I had assumed that the editor of Australian Anthill magazine, who said in his session today that his publication had originally been positioned as a Red Herring or Fast Company clone, would know what TechCrunch was. I was wrong.

Are IT journos out of touch? Some vendors are out of touch, that much is clear from today's sessions. Do journos know how to ask the right question to expose those vendors? Or can they, given that their livelihoods depend on advertising dollars from those same vendors? Okay, maybe that's a cheap shot. It seems to me that journos' cynicism is in striking contrast with the cheerful boosterism of Michael Arrington at TechCrunch, and it seems Mike is winning, at least with some section of the audience. I get the feeling that the market is crying out for a new print publication which melds MSM professionalism with bloggish geek cred that would be as influential as Fast Company was back in the day. Maybe Mike should authorise a TechCrunch magazine? I'm sure I'm not the first person to suggest that.

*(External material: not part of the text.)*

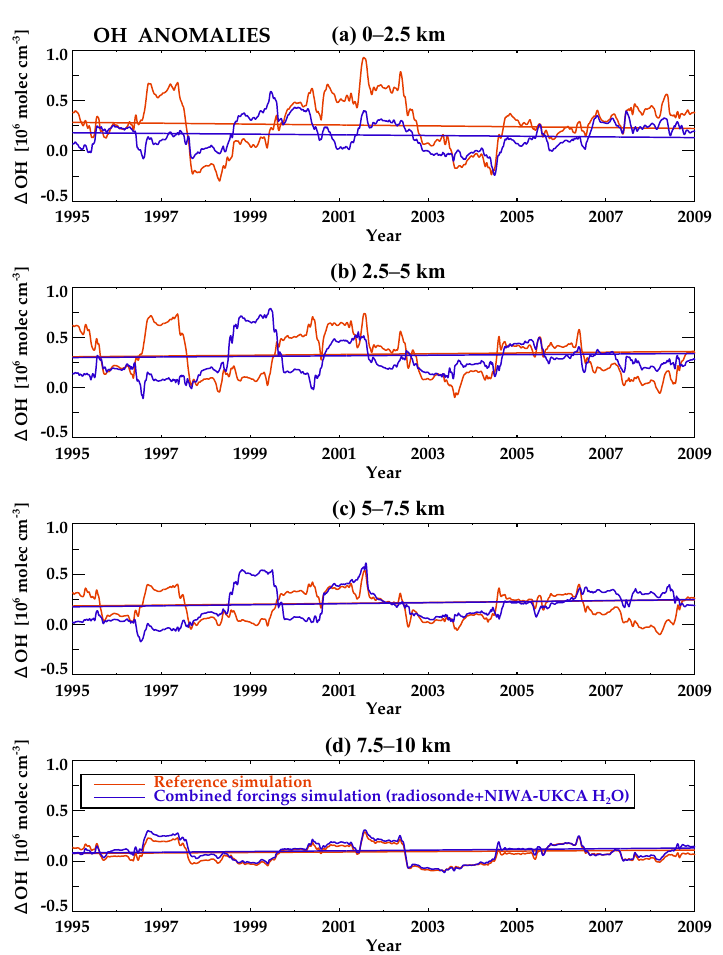
Figure 10. Variability and trends of the OH anomalies at different altitudes: (a) 0–2.5, (b) 2.5–5, (c) 5–7.5, and (d) 7.5–10km. The red solid line is the time series of the reference simulation and the blue solid line is the combined forcings simulation considering radiosonde – NIWA–UKCA H 2 O.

Or perhaps that's the wrong attitude to take. Perhaps the business mags like MIS with fat ad rates and six-month lead times on articles will finally get swamped when someone figures out how to translate the TechCrunch blog model to enterprise IT. All I know for sure is that the old model is looking tired and past its use-by date.

Sunday, September 10, 2006

Mobile m0nty

Okay, so this is the first post I have made from a laptop with a wireless Net connection, while waiting for a plane to Sydney to attend Phil Sim's Influence conference. WTF, this looks just the same as the normal Internet! Ripped off!